これは、自然発生のバグとは明らかに異なる挙動を見せていた。
「リピエル、これ戦っていいやつか!?」
『非推奨です。直接的な攻撃スキルは付与されていません。
回避または環境書き換えによる排除をお試しください』
「環境書き換え!? そんなの今まで出てきてないんだけど!!」
『神権限レベル2をアンロックします』
──ピロン。
視界に新しい操作パネルが出現する。
【環境変数編集】【コード領域除外指定】【管理者モード:エリア封鎖】
「うおおおお、出たな管理者モード!!」
選択肢の中から“コード領域除外指定”を選び、獣型バグをタップ。
──が。
【指定失敗:対象がコード識別領域外に存在します】
「ちょっ、識別領域って、なんだよ……」
『対象オブジェクトが自己暗号化を行っており、構造を読み取れません』
『管理者の権限範囲を超える存在である可能性があります』
つまり──
「俺でも、こいつに触れない……?」
そう思った次の瞬間、バグ獣が跳びかかってきた。
──どぐんっ!!!
衝撃。
視界が揺れる。
床に叩きつけられたわけじゃない。何かが、空間そのものを──
『緊急展開:ホログラムフィールド。
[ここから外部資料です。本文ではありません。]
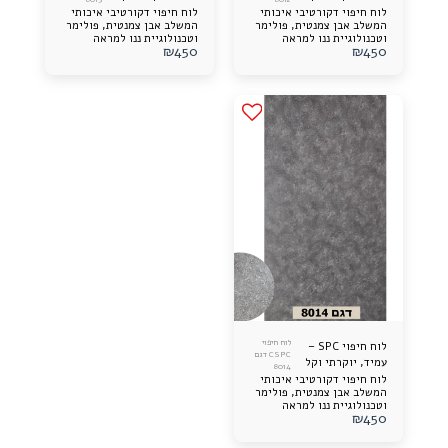
להתקנה
להתקנה
לוח חיפוי דקורטיבי איכותי
לוח חיפוי דקורטיבי איכותי
המשלב אבן צמנטית, פולימר
המשלב אבן צמנטית, פולימר
וטכנולוגיית ננו למראה
וטכנולוגיית ננו למראה
₪
450
₪
450
יוקרתי, עמידות גבוהה וקלות
יוקרתי, עמידות גבוהה וקלות
התקנה. מתאים לקירות פנים
התקנה. מתאים לקירות פנים
וחוץ.
וחוץ.
לוח חיפוי
לוח חיפוי SPC –
CSPC דגם
עמיד, יוקרתי וקל
8014
להתקנה
לוח חיפוי דקורטיבי איכותי
המשלב אבן צמנטית, פולימר
וטכנולוגיית ננו למראה
₪
450
יוקרתי, עמידות גבוהה וקלות
התקנה. מתאים לקירות פנים
וחוץ.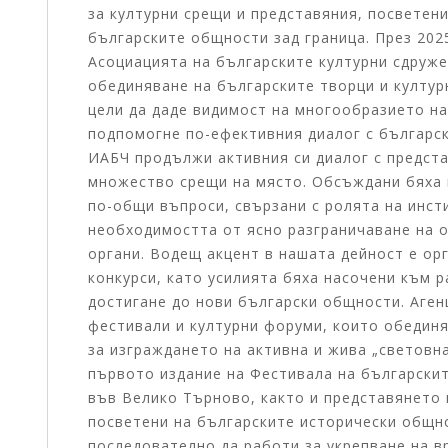
за културни срещи и представяния, посветен
българските общности зад граница. През 202
Асоциацията на българските културни сдруже
обединяване на българските творци и култур
цели да даде видимост на многообразието на
подпомогне по-ефективния диалог с българск
ИАБЧ продължи активния си диалог с предста
множество срещи на място. Обсъждани бяха к
по-общи въпроси, свързани с ролята на инст
необходимостта от ясно разграничаване на 
органи. Водещ акцент в нашата дейност е ор
конкурси, като усилията бяха насочени към 
достигане до нови български общности. Аге
фестивали и културни форуми, които обедин
за изграждането на активна и жива „световн
първото издание на Фестивала на български
във Велико Търново, както и представянето 
посветени на българските исторически общн
последователно да работи за укрепване на в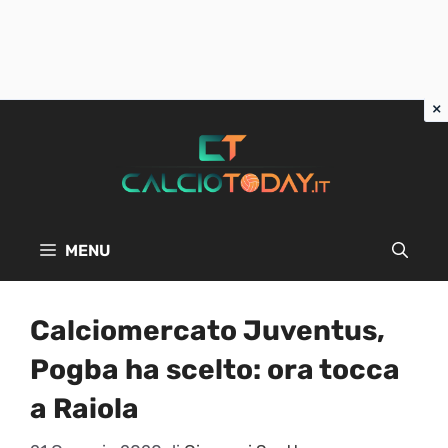
Vai
al
contenuto
MENU
Calciomercato Juventus,
Pogba ha scelto: ora tocca
a Raiola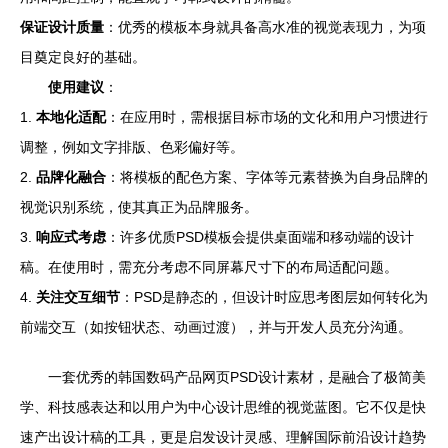
保证设计质量
：优秀的模板本身就具备高水准的视觉表现力，为项
目奠定良好的基础。
使用建议
：
1.
本地化适配
：在应用时，需根据目标市场的文化和用户习惯进行
调整，例如文字排版、色彩偏好等。
2.
品牌化融合
：将模板的配色方案、字体等元素替换为自身品牌的
视觉识别系统，使其真正为品牌服务。
3.
响应式考虑
：许多优质PSD模板会提供桌面端和移动端的设计
稿。在使用时，需充分考虑不同屏幕尺寸下的布局适配问题。
4.
关注交互细节
：PSD是静态的，但设计时应思考图层如何转化为
前端交互（如按钮状态、动画过渡），并与开发人员充分沟通。
一套优秀的韩国数码产品网页PSD设计素材，是融合了极简美
学、科技感表达和以用户为中心设计思维的视觉蓝图。它不仅是快
速产出设计稿的工具，更是启发设计灵感、理解国际前沿设计趋势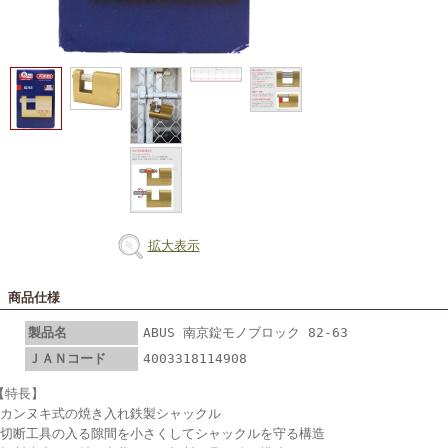
拡大表示
■ 商品仕様
製品名
ABUS 南京錠モノブロック 82-63
ＪＡＮコード
4003318114908
【特長】
●カンヌキ式の焼き入れ鉄製シャックル
●切断工具の入る隙間を小さくしてシャックルを守る構造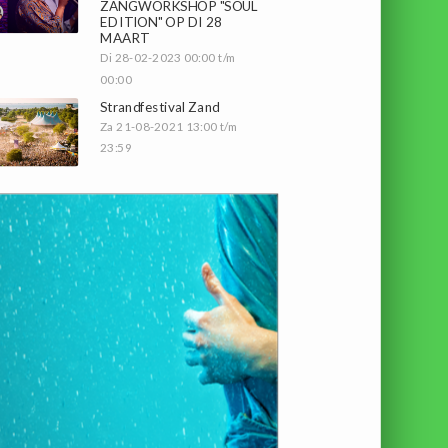
ZANGWORKSHOP "SOUL
EDITION" OP DI 28
MAART
Di 28-02-2023 00:00 t/m
00:00
Strandfestival Zand
Za 21-08-2021 13:00 t/m
23:59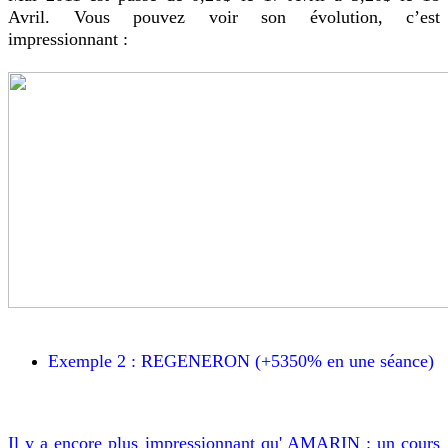
Avril. Vous pouvez voir son évolution, c’est
impressionnant :
Exemple 2 : REGENERON (+5350% en une séance)
Il y a encore plus impressionnant qu' AMARIN : un cours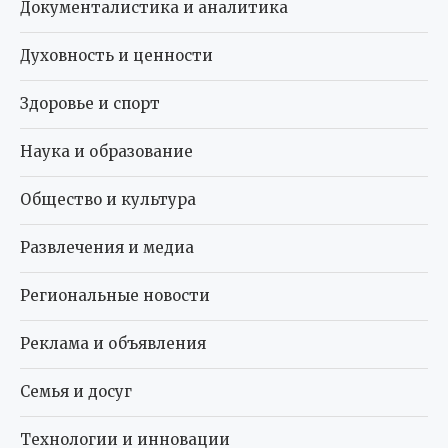
Документалистика и аналитика
Духовность и ценности
Здоровье и спорт
Наука и образование
Общество и культура
Развлечения и медиа
Региональные новости
Реклама и объявления
Семья и досуг
Технологии и инновации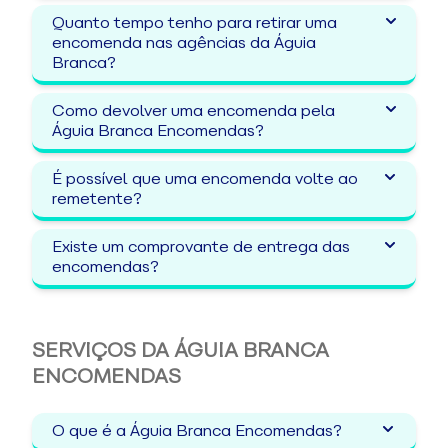
Quanto tempo tenho para retirar uma
encomenda nas agências da Águia
Branca?
Como devolver uma encomenda pela
Águia Branca Encomendas?
É possível que uma encomenda volte ao
remetente?
Existe um comprovante de entrega das
encomendas?
SERVIÇOS DA ÁGUIA BRANCA
ENCOMENDAS
O que é a Águia Branca Encomendas?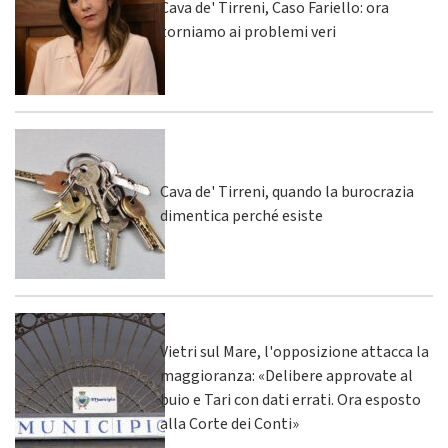
Cava de' Tirreni, Caso Fariello: ora
torniamo ai problemi veri
Cava de' Tirreni, quando la burocrazia
dimentica perché esiste
Vietri sul Mare, l'opposizione attacca la
maggioranza: «Delibere approvate al
buio e Tari con dati errati. Ora esposto
alla Corte dei Conti»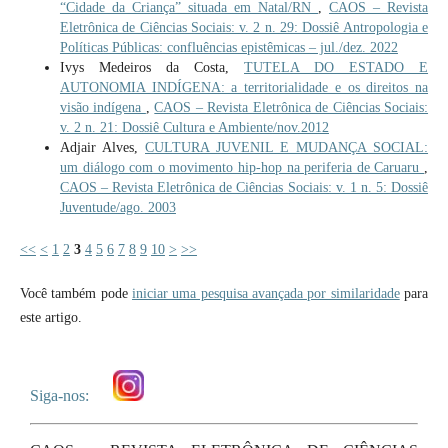
“Cidade da Criança” situada em Natal/RN
,
CAOS – Revista
Eletrônica de Ciências Sociais: v. 2 n. 29: Dossiê Antropologia e
Políticas Públicas: confluências epistêmicas – jul./dez. 2022
Ivys Medeiros da Costa,
TUTELA DO ESTADO E
AUTONOMIA INDÍGENA: a territorialidade e os direitos na
visão indígena
,
CAOS – Revista Eletrônica de Ciências Sociais:
v. 2 n. 21: Dossiê Cultura e Ambiente/nov.2012
Adjair Alves,
CULTURA JUVENIL E MUDANÇA SOCIAL:
um diálogo com o movimento hip-hop na periferia de Caruaru
,
CAOS – Revista Eletrônica de Ciências Sociais: v. 1 n. 5: Dossiê
Juventude/ago. 2003
<<
<
1
2
3
4
5
6
7
8
9
10
>
>>
Você também pode
iniciar uma pesquisa avançada por similaridade
para
este artigo.
Siga-nos: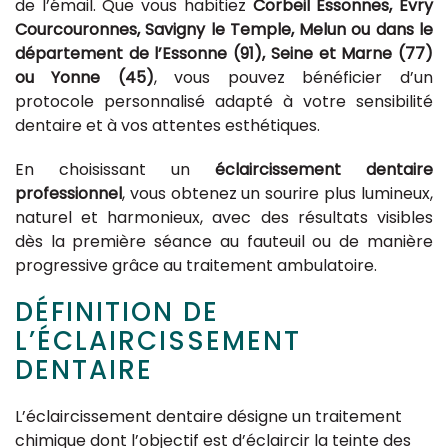
de l’émail. Que vous habitiez
Corbeil Essonnes, Évry
Courcouronnes, Savigny le Temple, Melun ou dans le
département de l’Essonne (91), Seine et Marne (77)
ou Yonne (45)
, vous pouvez bénéficier d’un
protocole personnalisé adapté à votre sensibilité
dentaire et à vos attentes esthétiques.
En choisissant un
éclaircissement dentaire
professionnel
, vous obtenez un sourire plus lumineux,
naturel et harmonieux, avec des résultats visibles
dès la première séance au fauteuil ou de manière
progressive grâce au traitement ambulatoire.
DÉFINITION DE
L’ÉCLAIRCISSEMENT
DENTAIRE
L’éclaircissement dentaire désigne un traitement
chimique dont l’objectif est d’éclaircir la teinte des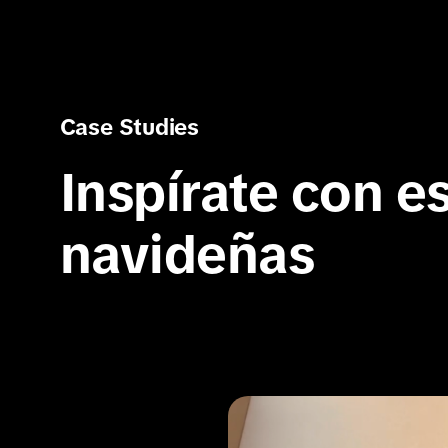
Case Studies
Inspírate con e
navideñas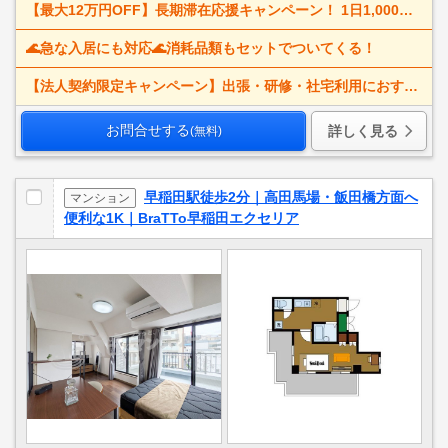
【最大12万円OFF】長期滞在応援キャンペーン！ 1日1,000円割引で、出張・研修・仮住まいにもおすすめ。
🌊急な入居にも対応🌊消耗品類もセットでついてくる！
【法人契約限定キャンペーン】出張・研修・社宅利用におすすめ！
お問合せする
詳しく見る
(無料)
早稲田駅徒歩2分｜高田馬場・飯田橋方面へ
マンション
便利な1K｜BraTTo早稲田エクセリア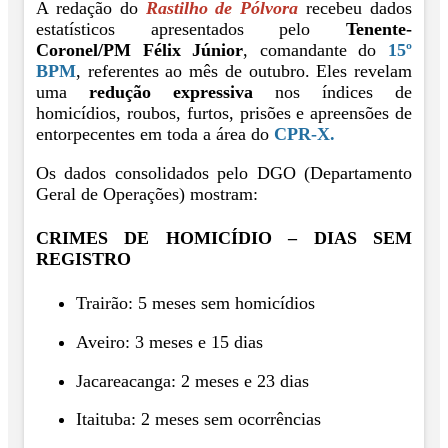
A redação do
Rastilho de Pólvora
recebeu dados
estatísticos apresentados pelo
Tenente-
Coronel/PM Félix Júnior
, comandante do
15º
BPM
, referentes ao mês de outubro. Eles revelam
uma
redução expressiva
nos índices de
homicídios, roubos, furtos, prisões e apreensões de
entorpecentes em toda a área do
CPR-X.
Os dados consolidados pelo DGO (Departamento
Geral de Operações) mostram:
CRIMES DE HOMICÍDIO – DIAS SEM
REGISTRO
Trairão: 5 meses sem homicídios
Aveiro: 3 meses e 15 dias
Jacareacanga: 2 meses e 23 dias
Itaituba: 2 meses sem ocorrências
神権限による強制退避を行います』
リピエルの声と同時に、視界が白く染まり──
俺の体は、再び虚空へと吸い込まれていった。
──ほんの数秒後。
俺は、村の広場に戻っていた。
地面に膝をつき、荒く息を吐く。
リピエルのアバターが横に現れ、淡々と告げた。
『調査は失敗に終わりました。水源エリアのバグは、既存の修正スキルでは対応不可能と判明』
「じゃあ……このままじゃ、村の水は?」
『断水が続けば、住民のルーチンエラーが進行し、最終的には強制シャットダウンが発生するでしょう』
──最悪じゃん。マジで地獄じゃん。
だけど、そのとき思い出した。
あの獣、どこかで見た気がする。
いや──“聞いた”んだ。
昔、まだβテスト時代だった頃の話で。
あるプレイヤーが、AIによる制御テスト中の“未登録存在”に遭遇したって……
「……まさか、あれが」
世界の崩壊。
そして、未登録コードの存在。
俺は、崩壊した仮想世界の中で。
ただの中間管理職だったはずの俺が、
神として、それと向き合う覚悟を──少しずつ、持ち始めていた。